The New York Times leads with news that "American officials" are negotiating with Iraqi insurgent leaders in an attempt to lure them into the political process. The Wall Street Journal tops its news box with Shiite protesters in Baghdad calling on the United States to crack down on an insurgency that has killed nearly 200 in the last two days. The Washington Post leads (at least online) with a Congressional Research Service report that casts doubt on the legality of the National Security Agency's warrantless domestic wiretapping program. (The NYT also fronts this.) The LAT leads with an uprising against Tom DeLay by House Republicans.
The NYT lead is mostly sourced to "a Western diplomat," but it also features interviews with two insurgent leaders and with "a former associate of [Saddam] Hussein" who was, the insurgents assert, released by the United States as a "goodwill gesture" toward them. The American negotiators are trying to exploit a presumed rift between Iraqi nationalist insurgents (who simply want the U.S. gone) and al-Qaida (which has international, pan-Islamic goals). Predictibly, the "nationalist" insurgents blame most of the insurgency's carnage on Abu al-Zarqawi and other "foreign" al-Qaida leaders. The United States is talking to the insurgents via intermediaries, the paper reports, and the communications are part of a larger strategy to encourage Sunni participation in the new government. It's unclear from the article whether the two insurgent leaders, identified by pseudonyms, were interviewed by the Times reporters in person.
The report by the Congressional Research Service, the nonpartisan policy-analysis arm of the Library of Congress, argues that the White House's legal justifications for the spy program are shaky. The report focuses on two legal questions: 1) Did Congress implicitly authorize such a program when it passed a resolution in September 2001 granting the president the use of "all necessary and appropriate force" to combat those who attacked the United States?

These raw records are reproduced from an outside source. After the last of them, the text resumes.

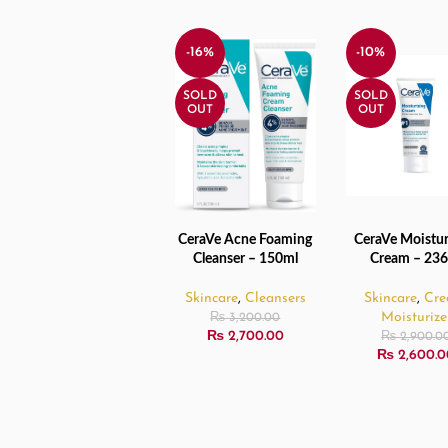
-16%
-10%
SOLD
SOLD
OUT
OUT
CeraVe Acne Foaming
CeraVe Moistur
READ MORE
READ MORE
Cleanser – 150ml
Cream – 23
Skincare
,
Cleansers
Skincare
,
Cr
Moisturize
₨
3,200.00
₨
2,700.00
₨
2,900.0
₨
2,600.0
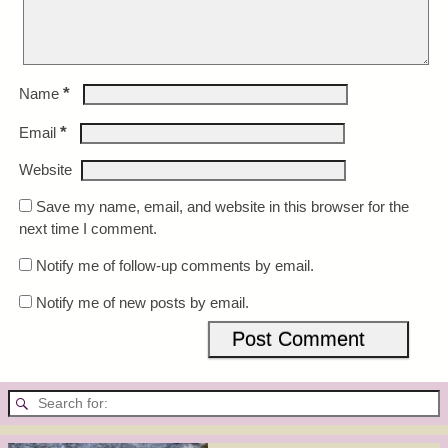
*
Name
*
Email
Website
Save my name, email, and website in this browser for the
next time I comment.
Notify me of follow-up comments by email.
Notify me of new posts by email.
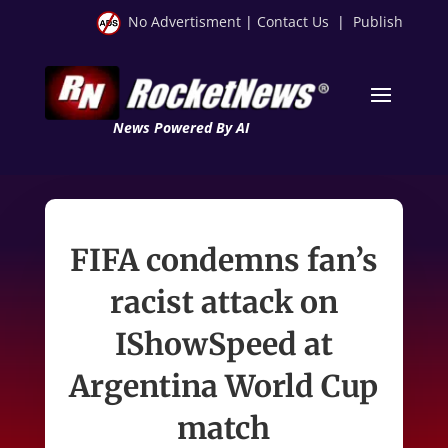
No Advertisment
|
Contact Us
|
Publish
News Powered By AI
FIFA condemns fan’s
racist attack on
IShowSpeed at
Argentina World Cup
match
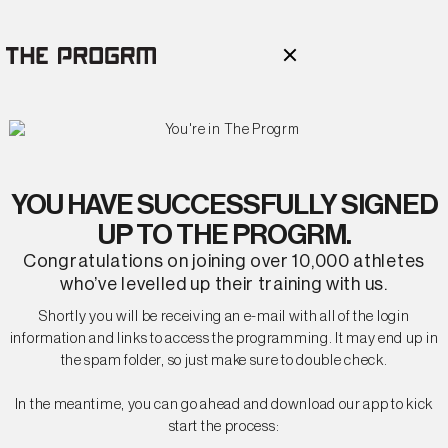
YOU HAVE SUCCESSFULLY SIGNED
UP TO THE PROGRM.
Congratulations on joining over 10,000 athletes
who’ve levelled up their training with us.
Shortly you will be receiving an e-mail with all of the login
information and links to access the programming. It may end up in
the spam folder, so just make sure to double check.
In the meantime, you can go ahead and download our app to kick
start the process:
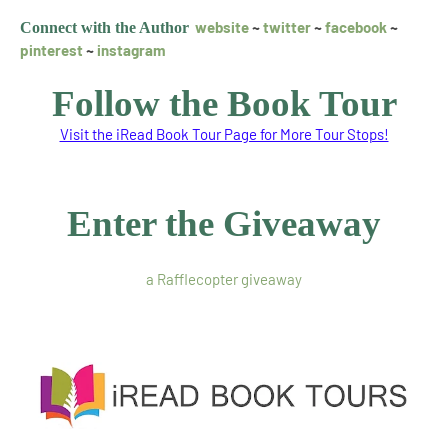
website
~
twitter
~
facebook
~
Connect with the Autho
r
pinterest
~
instagram
Follow the Book Tour
Visit the iRead Book Tour Page for More Tour Stops!
Enter the Giveaway
a Rafflecopter giveaway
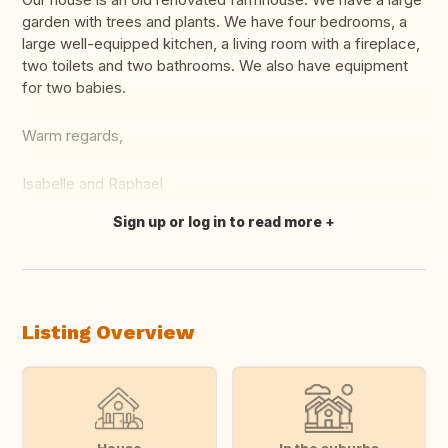
garden with trees and plants. We have four bedrooms, a
large well-equipped kitchen, a living room with a fireplace,
two toilets and two bathrooms. We also have equipment
for two babies.
Warm regards,
Isabelle and Raphael
Sign up or log in to read more
Translate this
Listing Overview
House
In the suburbs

The CRS concludes that it is unlikely a court would make such a broad interpretation. 2) Is the president bound by the 1978 Foreign Intelligence Surveillance Act, which created a series of "intelligence courts" designed to authorize top-secret surveillance warrants? The CRS concludes that he probably is and backs this up with quotes from lawmakers who drafted the bill.
The report did not explicitly judge the legality of the current NSA program (the details of which the CRS is not privy to). The Post notes that judges in the FISA courts will receive a classified briefing on the program on Monday. In the NYT, Republican Tom Kean, a 9/11 Commission co-chair, criticizes the White House for end-running the FISA law—which, he notes, gives "very broad powers to the president" anyway. The Journal's editors defend the NSA program, in part by citing instances in which the Carter and Clinton administrations argued for the very same eavesdropping powers that Bush now claims to have.
Yesterday three House Republicans initiated a petition to hold a special leadership election designed to oust Tom DeLay as House majority leader. (The current majority leader, Roy Blunt, is a "temporary" appointment, and until recently DeLay had been expected to return to his post when Congress reconvenes later this month.) The petition has already garnered the support of 25 to 30 congressmen. A DeLay spokesman belittled the putsch attempt, but sources tell the Post that DeLay is expected to cave and relinquish the post even before the petition garners the 50 signatures needed to initiate the party-wide vote necessary to call a leadership election. Although many consider House Speaker Dennis Hastert's position to be safe, the NYT quotes a Republican congresswoman calling for a re-examination of the entire leadership.
The NYT fronts an internal Pentagon report concluding that 80 percent of marines who died from upper-torso wounds in Iraq could have been saved by larger body armor. The Marine Corps has known this since last June, yet did not place an order for the armor until September. (The report itself was held up for four months when the corps failed to pay a medical examiner $107,000 to examine the data.) The Army, for its part, has not even placed its order yet. Based on this report and other studies, the Times concludes that 300 of the 1,700 U.S. military fatalities in Iraq could have been averted with the new armor, which has been available since 2003. Meanwhile, the Pentagon upped its body count from Thursday's insurgent attacks to include 11 U.S. soldiers.
Yao Wenyuan, the last surviving member of Mao's little band of butchers, the "Gang of Four," died sometime in December, China reported. Yao served 20 years in prison after Mao died and Deng Xiaoping—who had been purged by Yao—assumed power.
The Journal reports that 50 earthquake refugees commandeered two U.N. relief helicopters in order to flee the disaster zone.
The Journal brings word of a Web service that will make a picture taken in Attica look like it was taken in Acapulco. For a modest fee, Friends Beyond the Wall will pluck your relative or friend out of his forlorn prison photo and insert him into your family portrait, or simply make him appear as if he's not living behind bars. For those who can't access the Journal's "before" and "after" slideshow of doctored photos, you can view an equivalent slideshow on the service's Web site. (TP's favorite part of this site, by the way, is the inmate cookbook, which takes culinary ingenuity to a whole new level.)